2. The method of claim 1, wherein the wear resistant cermet composite material for a blast hole opener tool is characterized by, The reducing atmosphere is a mixture of nitrogen and hydrogen, with a volume ratio of nitrogen to hydrogen of (7-8):(2-3).

3. The method of claim 1, wherein the wear resistant cermet composite material for a blast hole opener tool is characterized by, In step S4, the medium is anhydrous ethanol, and the mass ratio of the powder balls is (12-15):1; the solid-liquid mass ratio of the second powder and the medium is 1:(2-2.5).

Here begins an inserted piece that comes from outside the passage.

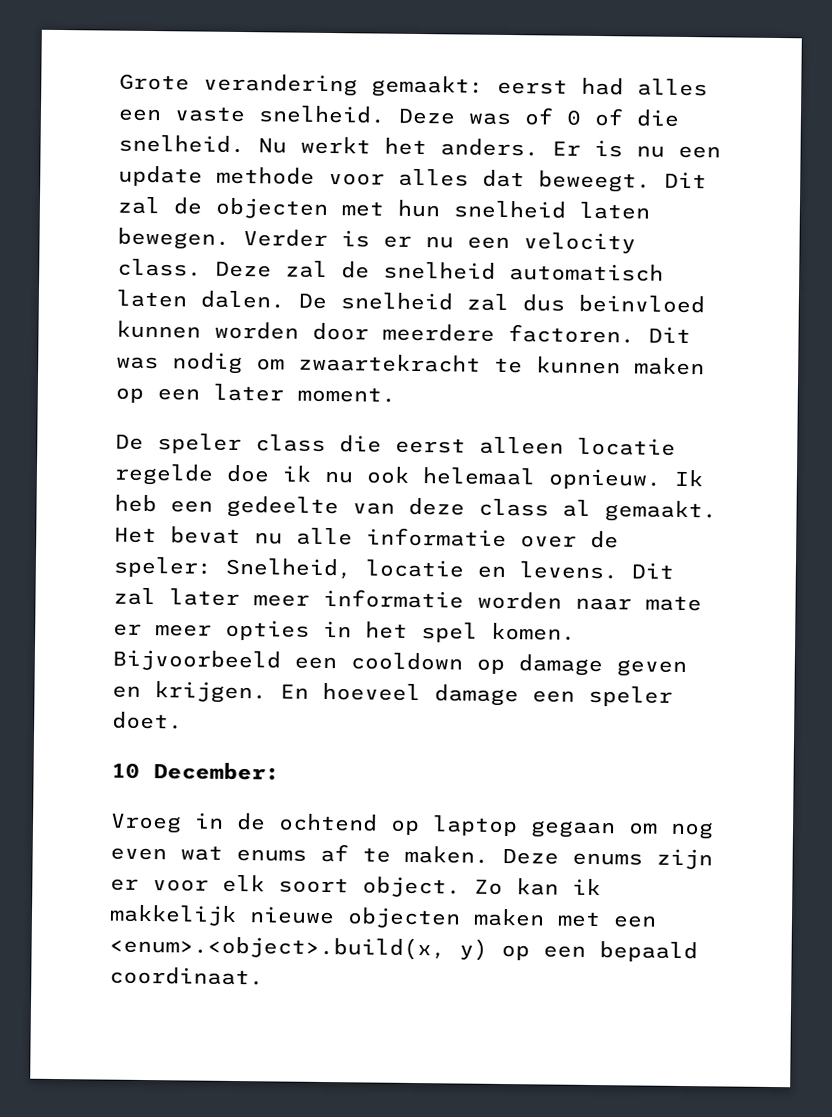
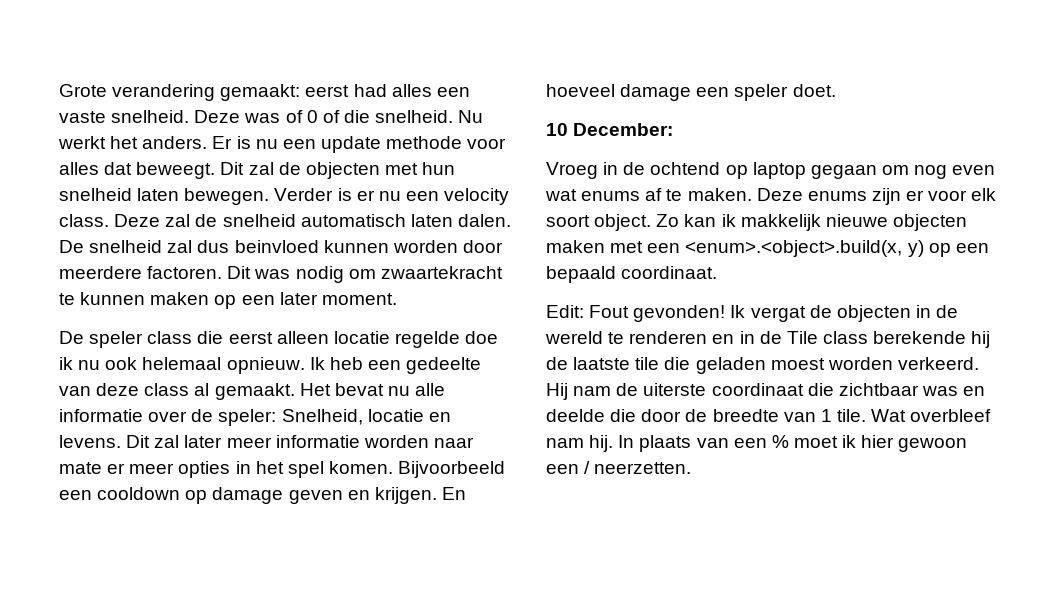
(264, 976) none -> [546,305,959,322] [545,331,991,348] [546,357,979,374] [546,383,986,400] [546,409,992,422] [546,435,968,452] [546,461,692,474] // Edit: Fout gevonden! Ik vergat de objecten in de wereld te renderen en in de Tile class berekende hij de laatste tile die geladen moest worden verkeerd. Hij nam de uiterste coordinaat die zichtbaar was en deelde die door de breedte van 1 tile. Wat overbleef nam hij. In plaats van een % moet ik hier gewoon een / neerzetten.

4. The method of claim 1, wherein the wear resistant cermet composite for a blast hole opener tool is characterized by, In step S4, a pressure of 180-220 MPa is applied and held for 12-18 minutes to obtain the green blank.

5. The method of claim 1, wherein the wear resistant cermet composite material for a blast hole opener tool is characterized by, In step S3, the flow rate of the inert gas is 120-150 mL / min; and / or, the treatment is carried out at 550-600 °C for 30-45 min.

6. The method of claim 1, wherein the wear resistant cermet composite for a blast hole drill is prepared by the steps of: In step S5, the temperature is raised to 800-900℃ and held at 30-40MPa for 3-5 minutes, and / or the temperature is raised to 1200-1300℃ and held at 40-50MPa for 5-8 minutes; and / or the temperature is raised to 1750-1800℃ and held at 60-70MPa for 10-15 minutes.

7. A wear resistant cermet composite material for a blast hole drill bit, characterized in that, It is prepared by the preparation method according to any one of claims 1-6.